**练习短文:**
乳酸杆菌与大肠杆菌数量的比值代表动物对肠道紊乱疾病的抵抗能力,比值越高,抵抗力越强,饲粮中添加丁酸可明显降低回肠大肠菌群的数量,同时提高乳酸杆菌的数量,提高乳酸杆菌与大肠杆菌数量的比值[25]。当肠道中SCFA浓度升高时,不仅能够提供菌群自身生长所需的能量,还降低肠道内pH,增加肠道内酸性环境,明显抑制大肠杆菌和沙门菌等有害菌的繁殖,使有益菌得到增殖,从而改善肠道菌群结构[26-27]。
此外,最新研究表明,高膳食纤维可在人体肠道内富集15个SCFA产生菌,进而产生SCFA,介导菌群对血糖稳态的影响,并通过重点分析产SCFA菌的丰度和多样性与肠道炎症的关系,得出高膳食纤维在产生SCFA的过程中富集的15个菌株,改善了肠道环境,降低了肠道pH,增加了丁酸盐浓度,15个菌株竞争性地抑制了其他“有害菌”,减少了有害代谢产物(如吲哚、硫化氢)的产生,从而构建了更加健康的肠道[28]。Zwittink等[29]通过宏蛋白质组学和16S rRNA技术关联分析揭示了早产儿肠道微生物演替过程中功能变化,阐明了肠道微生物演替定植影响肠道相关生物学代谢过程。
但由于新生犊牛胃肠道发育不完善,微生物种类和丰度均很低,可产生的内源性SCFA很少,外源性添加SCFA能否通过降低犊牛胃肠道pH,抑制胃肠道有害菌,影响胃肠道的微生物演替定植,进一步影响肠道上皮相关生物学代谢途径,进而调控肠道健康发育的研究鲜有报道。
3 SCFA缓解动物肠道炎症反应,维持肠黏膜屏障的完整性SCFA对肠上皮细胞有营养和促进增殖、分化作用,对维持肠黏膜屏障完整性和稳定肠道微环境具有重要意义,并且可以改变对代谢疾病的易感性,作用于游离脂肪酸受体(free fatty acid receptor,FFAR),在调节代谢、免疫和疾病上扮演着重要的角色[30],能通过影响某些炎性细胞释放细胞因子而起到抗炎作用,Tedelind等[31]通过对乙酸、丙酸、丁酸与抗炎因子释放的关系研究中发现,30 mmol/L的乙酸、丙酸和丁酸能降低肿瘤坏死因子(TNF-α)的释放,而不影响白细胞介素(IL)-κ蛋白的释放,表明SCFA对结肠炎症具有良好的治疗效果。SCFA可通过激活肠上皮细胞短链脂肪酸受体G蛋白偶联受体(G protein-coupled receptor,GPR)41和GPR43,活化丝裂原活化蛋白激酶(MAPK)信号通路,产生各种趋化因子和细胞因子,增强炎症应答[32],其中乙酸可通过GPR43诱导树突状细胞表达醛脱氢酶1家族成员A2(aldehyde dehydrogenase 1 family subfamily A2,ALDH1A2),进而促进B细胞分泌免疫球蛋白A(IgA)[33],而高脂高糖饮食可使产SCFA的细菌减少,GPR43表达降低,从而导致肠道炎症加重[34]。

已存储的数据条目

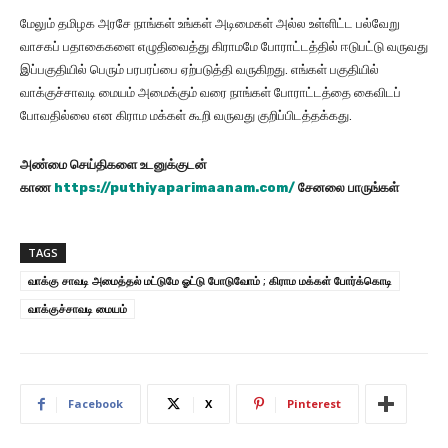
மேலும் தமிழக அரசே நாங்கள் உங்கள் அடிமைகள் அல்ல உள்ளிட்ட பல்வேறு
வாசகப் பதாகைகளை எழுதிவைத்து கிராமமே போராட்டத்தில் ஈடுபட்டு வருவது
இப்பகுதியில் பெரும் பரபரப்பை ஏற்படுத்தி வருகிறது. எங்கள் பகுதியில்
வாக்குச்சாவடி மையம் அமைக்கும் வரை நாங்கள் போராட்டத்தை கைவிடப்
போவதில்லை என கிராம மக்கள் கூறி வருவது குறிப்பிடத்தக்கது.
அண்மை செய்திகளை உடனுக்குடன்
காண
https://puthiyaparimaanam.com/
சேனலை பாருங்கள்
TAGS
வாக்கு சாவடி அமைத்தல் மட்டுமே ஓட்டு போடுவோம் ; கிராம மக்கள் போர்க்கொடி
வாக்குச்சாவடி மையம்
Facebook
X
Pinterest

**探究材料:**
• a. 将练习短文中从“乳酸杆菌与大肠杆菌数量的比值代表动物对肠”起、到“肠道健康发育的研究鲜有报道。”止的这段文字原样照抄一遍。
• b. 根据练习短文，回答下列问题：
(i) 乳酸杆菌与大肠杆菌数量的比值越高，说明动物对肠道紊乱疾病的抵抗力怎样？
(ii) 高膳食纤维可在人体肠道内富集多少个SCFA产生菌？
(iii) Tedelind等发现，浓度为多少的乙酸、丙酸和丁酸能降低肿瘤坏死因子（TNF-α）的释放？

**练习答案:**
• a.
乳酸杆菌与大肠杆菌数量的比值代表动物对肠道紊乱疾病的抵抗能力,比值越高,抵抗力越强,饲粮中添加丁酸可明显降低回肠大肠菌群的数量,同时提高乳酸杆菌的数量,提高乳酸杆菌与大肠杆菌数量的比值[25]。当肠道中SCFA浓度升高时,不仅能够提供菌群自身生长所需的能量,还降低肠道内pH,增加肠道内酸性环境,明显抑制大肠杆菌和沙门菌等有害菌的繁殖,使有益菌得到增殖,从而改善肠道菌群结构[26-27]。
此外,最新研究表明,高膳食纤维可在人体肠道内富集15个SCFA产生菌,进而产生SCFA,介导菌群对血糖稳态的影响,并通过重点分析产SCFA菌的丰度和多样性与肠道炎症的关系,得出高膳食纤维在产生SCFA的过程中富集的15个菌株,改善了肠道环境,降低了肠道pH,增加了丁酸盐浓度,15个菌株竞争性地抑制了其他“有害菌”,减少了有害代谢产物(如吲哚、硫化氢)的产生,从而构建了更加健康的肠道[28]。Zwittink等[29]通过宏蛋白质组学和16S rRNA技术关联分析揭示了早产儿肠道微生物演替过程中功能变化,阐明了肠道微生物演替定植影响肠道相关生物学代谢过程。
但由于新生犊牛胃肠道发育不完善,微生物种类和丰度均很低,可产生的内源性SCFA很少,外源性添加SCFA能否通过降低犊牛胃肠道pH,抑制胃肠道有害菌,影响胃肠道的微生物演替定植,进一步影响肠道上皮相关生物学代谢途径,进而调控肠道健康发育的研究鲜有报道。

• b.
(i) 抵抗力越强。
(ii) 15个。
(iii) 30 mmol/L。